→ **YOUR OBJECTIVE**:
Your job is to copy the data that follows exactly, every line included.
━━ LISTED ENTRIES
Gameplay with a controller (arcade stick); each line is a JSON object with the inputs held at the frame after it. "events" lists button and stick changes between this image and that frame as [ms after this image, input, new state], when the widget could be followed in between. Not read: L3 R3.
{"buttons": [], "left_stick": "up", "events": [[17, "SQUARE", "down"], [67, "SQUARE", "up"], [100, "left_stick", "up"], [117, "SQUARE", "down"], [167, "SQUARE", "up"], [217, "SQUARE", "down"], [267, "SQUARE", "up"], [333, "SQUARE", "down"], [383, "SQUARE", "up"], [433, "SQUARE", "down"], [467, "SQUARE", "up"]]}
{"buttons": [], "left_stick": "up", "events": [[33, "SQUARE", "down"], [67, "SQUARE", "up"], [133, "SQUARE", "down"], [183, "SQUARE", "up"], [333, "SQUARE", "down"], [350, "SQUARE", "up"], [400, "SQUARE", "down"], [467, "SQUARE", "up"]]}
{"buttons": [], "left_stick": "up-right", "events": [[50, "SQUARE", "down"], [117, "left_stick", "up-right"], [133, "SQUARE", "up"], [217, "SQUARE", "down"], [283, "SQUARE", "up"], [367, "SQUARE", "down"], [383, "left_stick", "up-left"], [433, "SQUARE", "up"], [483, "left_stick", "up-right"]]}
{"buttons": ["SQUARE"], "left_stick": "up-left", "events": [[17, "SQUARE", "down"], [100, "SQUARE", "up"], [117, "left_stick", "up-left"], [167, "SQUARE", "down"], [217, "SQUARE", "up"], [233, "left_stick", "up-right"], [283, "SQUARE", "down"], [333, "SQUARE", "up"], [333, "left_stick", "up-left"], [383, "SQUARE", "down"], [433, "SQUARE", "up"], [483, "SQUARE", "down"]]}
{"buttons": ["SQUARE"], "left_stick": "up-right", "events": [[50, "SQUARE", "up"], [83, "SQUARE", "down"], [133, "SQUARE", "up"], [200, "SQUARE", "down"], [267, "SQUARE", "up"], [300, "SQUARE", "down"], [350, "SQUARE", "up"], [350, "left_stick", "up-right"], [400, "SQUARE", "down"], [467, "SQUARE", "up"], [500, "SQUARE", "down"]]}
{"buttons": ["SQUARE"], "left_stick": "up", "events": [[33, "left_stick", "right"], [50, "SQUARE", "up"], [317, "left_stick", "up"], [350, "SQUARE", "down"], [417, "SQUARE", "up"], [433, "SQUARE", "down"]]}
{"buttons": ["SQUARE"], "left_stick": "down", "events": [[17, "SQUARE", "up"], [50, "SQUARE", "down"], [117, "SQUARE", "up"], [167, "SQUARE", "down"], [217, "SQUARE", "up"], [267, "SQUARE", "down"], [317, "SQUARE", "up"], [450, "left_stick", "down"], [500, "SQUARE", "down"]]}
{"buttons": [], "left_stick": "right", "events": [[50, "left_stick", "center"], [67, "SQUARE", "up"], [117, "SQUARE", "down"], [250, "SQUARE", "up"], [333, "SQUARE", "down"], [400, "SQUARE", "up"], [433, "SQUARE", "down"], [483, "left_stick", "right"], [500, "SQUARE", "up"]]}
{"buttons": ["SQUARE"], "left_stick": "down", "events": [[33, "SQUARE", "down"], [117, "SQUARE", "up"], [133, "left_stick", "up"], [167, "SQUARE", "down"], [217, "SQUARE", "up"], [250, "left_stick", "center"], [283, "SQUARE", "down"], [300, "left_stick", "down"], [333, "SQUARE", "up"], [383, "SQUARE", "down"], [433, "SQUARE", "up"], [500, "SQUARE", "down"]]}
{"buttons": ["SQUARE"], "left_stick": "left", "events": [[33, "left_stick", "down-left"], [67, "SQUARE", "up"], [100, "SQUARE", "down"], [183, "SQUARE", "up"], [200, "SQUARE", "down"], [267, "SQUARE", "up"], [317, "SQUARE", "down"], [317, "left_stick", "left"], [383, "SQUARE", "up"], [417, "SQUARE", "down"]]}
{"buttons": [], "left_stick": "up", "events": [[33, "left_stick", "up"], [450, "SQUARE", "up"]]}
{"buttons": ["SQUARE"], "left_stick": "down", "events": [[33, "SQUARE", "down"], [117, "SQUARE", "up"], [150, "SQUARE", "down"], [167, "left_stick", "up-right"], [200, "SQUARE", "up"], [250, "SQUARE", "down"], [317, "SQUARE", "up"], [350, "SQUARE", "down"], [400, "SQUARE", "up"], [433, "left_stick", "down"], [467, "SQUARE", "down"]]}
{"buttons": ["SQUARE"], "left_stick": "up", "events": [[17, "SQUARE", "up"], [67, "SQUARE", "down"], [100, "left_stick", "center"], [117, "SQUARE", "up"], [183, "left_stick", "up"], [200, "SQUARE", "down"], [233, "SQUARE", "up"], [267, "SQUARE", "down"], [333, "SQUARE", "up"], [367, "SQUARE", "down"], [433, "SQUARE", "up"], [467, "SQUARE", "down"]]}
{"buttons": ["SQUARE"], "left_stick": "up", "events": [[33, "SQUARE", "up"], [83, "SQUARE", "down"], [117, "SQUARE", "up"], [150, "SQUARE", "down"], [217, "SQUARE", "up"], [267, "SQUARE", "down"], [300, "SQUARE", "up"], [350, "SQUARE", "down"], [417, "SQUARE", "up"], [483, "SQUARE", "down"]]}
━━━━
→ **ANSWER TO THIS PROBLEM**:
Gameplay with a controller (arcade stick); each line is a JSON object with the inputs held at the frame after it. "events" lists button and stick changes between this image and that frame as [ms after this image, input, new state], when the widget could be followed in between. Not read: L3 R3.
{"buttons": [], "left_stick": "up", "events": [[17, "SQUARE", "down"], [67, "SQUARE", "up"], [100, "left_stick", "up"], [117, "SQUARE", "down"], [167, "SQUARE", "up"], [217, "SQUARE", "down"], [267, "SQUARE", "up"], [333, "SQUARE", "down"], [383, "SQUARE", "up"], [433, "SQUARE", "down"], [467, "SQUARE", "up"]]}
{"buttons": [], "left_stick": "up", "events": [[33, "SQUARE", "down"], [67, "SQUARE", "up"], [133, "SQUARE", "down"], [183, "SQUARE", "up"], [333, "SQUARE", "down"], [350, "SQUARE", "up"], [400, "SQUARE", "down"], [467, "SQUARE", "up"]]}
{"buttons": [], "left_stick": "up-right", "events": [[50, "SQUARE", "down"], [117, "left_stick", "up-right"], [133, "SQUARE", "up"], [217, "SQUARE", "down"], [283, "SQUARE", "up"], [367, "SQUARE", "down"], [383, "left_stick", "up-left"], [433, "SQUARE", "up"], [483, "left_stick", "up-right"]]}
{"buttons": ["SQUARE"], "left_stick": "up-left", "events": [[17, "SQUARE", "down"], [100, "SQUARE", "up"], [117, "left_stick", "up-left"], [167, "SQUARE", "down"], [217, "SQUARE", "up"], [233, "left_stick", "up-right"], [283, "SQUARE", "down"], [333, "SQUARE", "up"], [333, "left_stick", "up-left"], [383, "SQUARE", "down"], [433, "SQUARE", "up"], [483, "SQUARE", "down"]]}
{"buttons": ["SQUARE"], "left_stick": "up-right", "events": [[50, "SQUARE", "up"], [83, "SQUARE", "down"], [133, "SQUARE", "up"], [200, "SQUARE", "down"], [267, "SQUARE", "up"], [300, "SQUARE", "down"], [350, "SQUARE", "up"], [350, "left_stick", "up-right"], [400, "SQUARE", "down"], [467, "SQUARE", "up"], [500, "SQUARE", "down"]]}
{"buttons": ["SQUARE"], "left_stick": "up", "events": [[33, "left_stick", "right"], [50, "SQUARE", "up"], [317, "left_stick", "up"], [350, "SQUARE", "down"], [417, "SQUARE", "up"], [433, "SQUARE", "down"]]}
{"buttons": ["SQUARE"], "left_stick": "down", "events": [[17, "SQUARE", "up"], [50, "SQUARE", "down"], [117, "SQUARE", "up"], [167, "SQUARE", "down"], [217, "SQUARE", "up"], [267, "SQUARE", "down"], [317, "SQUARE", "up"], [450, "left_stick", "down"], [500, "SQUARE", "down"]]}
{"buttons": [], "left_stick": "right", "events": [[50, "left_stick", "center"], [67, "SQUARE", "up"], [117, "SQUARE", "down"], [250, "SQUARE", "up"], [333, "SQUARE", "down"], [400, "SQUARE", "up"], [433, "SQUARE", "down"], [483, "left_stick", "right"], [500, "SQUARE", "up"]]}
{"buttons": ["SQUARE"], "left_stick": "down", "events": [[33, "SQUARE", "down"], [117, "SQUARE", "up"], [133, "left_stick", "up"], [167, "SQUARE", "down"], [217, "SQUARE", "up"], [250, "left_stick", "center"], [283, "SQUARE", "down"], [300, "left_stick", "down"], [333, "SQUARE", "up"], [383, "SQUARE", "down"], [433, "SQUARE", "up"], [500, "SQUARE", "down"]]}
{"buttons": ["SQUARE"], "left_stick": "left", "events": [[33, "left_stick", "down-left"], [67, "SQUARE", "up"], [100, "SQUARE", "down"], [183, "SQUARE", "up"], [200, "SQUARE", "down"], [267, "SQUARE", "up"], [317, "SQUARE", "down"], [317, "left_stick", "left"], [383, "SQUARE", "up"], [417, "SQUARE", "down"]]}
{"buttons": [], "left_stick": "up", "events": [[33, "left_stick", "up"], [450, "SQUARE", "up"]]}
{"buttons": ["SQUARE"], "left_stick": "down", "events": [[33, "SQUARE", "down"], [117, "SQUARE", "up"], [150, "SQUARE", "down"], [167, "left_stick", "up-right"], [200, "SQUARE", "up"], [250, "SQUARE", "down"], [317, "SQUARE", "up"], [350, "SQUARE", "down"], [400, "SQUARE", "up"], [433, "left_stick", "down"], [467, "SQUARE", "down"]]}
{"buttons": ["SQUARE"], "left_stick": "up", "events": [[17, "SQUARE", "up"], [67, "SQUARE", "down"], [100, "left_stick", "center"], [117, "SQUARE", "up"], [183, "left_stick", "up"], [200, "SQUARE", "down"], [233, "SQUARE", "up"], [267, "SQUARE", "down"], [333, "SQUARE", "up"], [367, "SQUARE", "down"], [433, "SQUARE", "up"], [467, "SQUARE", "down"]]}
{"buttons": ["SQUARE"], "left_stick": "up", "events": [[33, "SQUARE", "up"], [83, "SQUARE", "down"], [117, "SQUARE", "up"], [150, "SQUARE", "down"], [217, "SQUARE", "up"], [267, "SQUARE", "down"], [300, "SQUARE", "up"], [350, "SQUARE", "down"], [417, "SQUARE", "up"], [483, "SQUARE", "down"]]}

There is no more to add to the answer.